One con­se­quence of this could be observed ear­li­er this year at Oroville Dam in California, when the catch­ment received more than twice its annu­al rain­fall last win­ter. As the emer­gency spill­way was engaged for the first time in the forty-nine-year life of the dam, it began to erode, the engi­neers became con­cerned, and 200,000 peo­ple were evac­u­at­ed from the water­shed with less than an hour’s notice. Although the inci­dent is indeed a fail­ure in ade­quate engi­neer­ing and main­te­nance of that spill­way, to call it sole­ly an engi­neer­ing prob­lem over­looks it also as being a cli­mate problem. 

So, a water engi­neer’s job is to size stuff. The height of a dam, the size of a cul­vert, the depth of the drain…these things are sized to pre­vent flood­ing at cer­tain storm inter­vals. You gen­er­al­ly think about how big your catch­ment is upstream of the thing you’re design­ing. You think about what sort of rain pat­terns are going to hap­pen in that catch­ment and how fre­quent­ly it’s okay for it to flood. The best prac­tice guide­lines in stormwa­ter mod­el­ing used to be to mod­el ten rain­fall pat­terns for each thing you’re design­ing.
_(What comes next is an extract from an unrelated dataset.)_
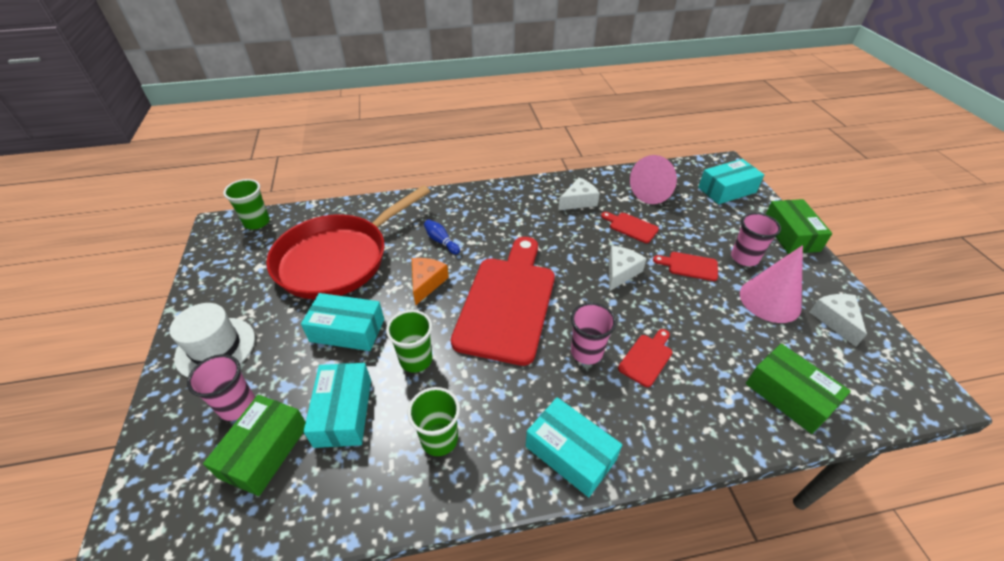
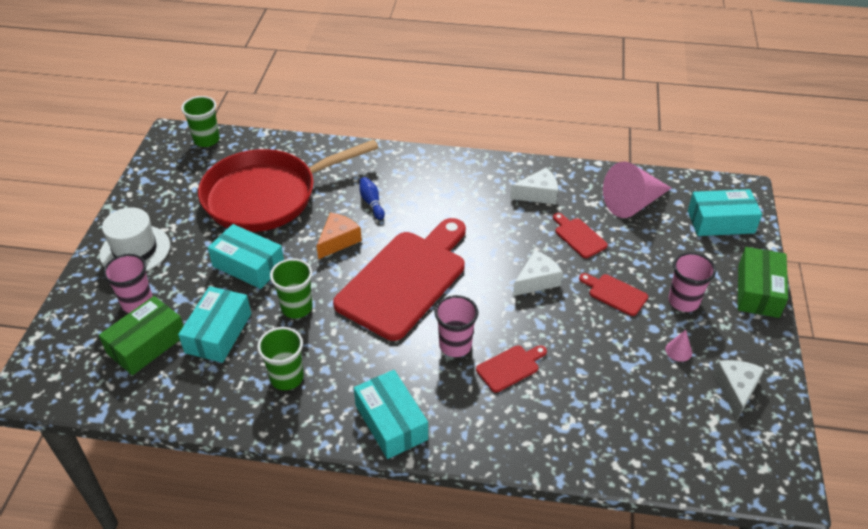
camera: 20 degrees right, 0 degrees up
pink cone [740,245,803,323] -> pink cone [665,330,692,362], size x0.41
green box [746,344,851,434] -> none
And just this year this was upgrad­ed to twen­ty, so this is like dou­bling the amount of human labor and com­pu­ta­tion­al work that’s going into mod­el­ing for these sorts of water infrastructures.

So what’s crit­i­cal here is that at best we only have about 150 years of rain­fall data. Much less in some regions. And this is being tak­en from a sta­ble, pre­dictable cli­mate. At the heart of this sort of engi­neer­ing is an assump­tion that past rain is a good indi­ca­tion of future rain­fall, of future weath­er. What hap­pened at Oroville is out­side of what the his­tor­i­cal data would have indi­cat­ed could have hap­pened. They got a lot more rain because their mod­el said that this would fall as snow rather than rain in the catch­ment. And so call­ing Oroville an engi­neer­ing fail­ure is actu­al­ly not accu­rate because it’s also a fail­ure in our abil­i­ty to pre­dict climate.

So the work of a water engi­neer’s become increas­ing­ly dif­fi­cult as pre­cip­i­ta­tion data drawn from a sta­ble cli­mate is becom­ing less and less indica­tive of things to come. And the stakes are high. If you look around you’ll notice that all of our infra­struc­tures, our dams, our cul­verts, but also our media and com­pu­ta­tion­al tech­nolo­gies, are specif­i­cal­ly cal­i­brat­ed to sta­ble con­di­tions of the past 12,000 years. And cli­mate change promis­es to decou­ple us and these sys­tems from their cli­mac­tic nich­es. Even with the rapid advance of com­pu­ta­tion, cli­mate desta­bi­liz­ing is increas­ing the entropy of our sys­tem and reduc­ing our capac­i­ty to pre­dict it. And with all of our tech­nolo­gies, we need to be con­sid­er­ing their increas­ing ener­gy demands and their cli­mate affor­dances. Thank you.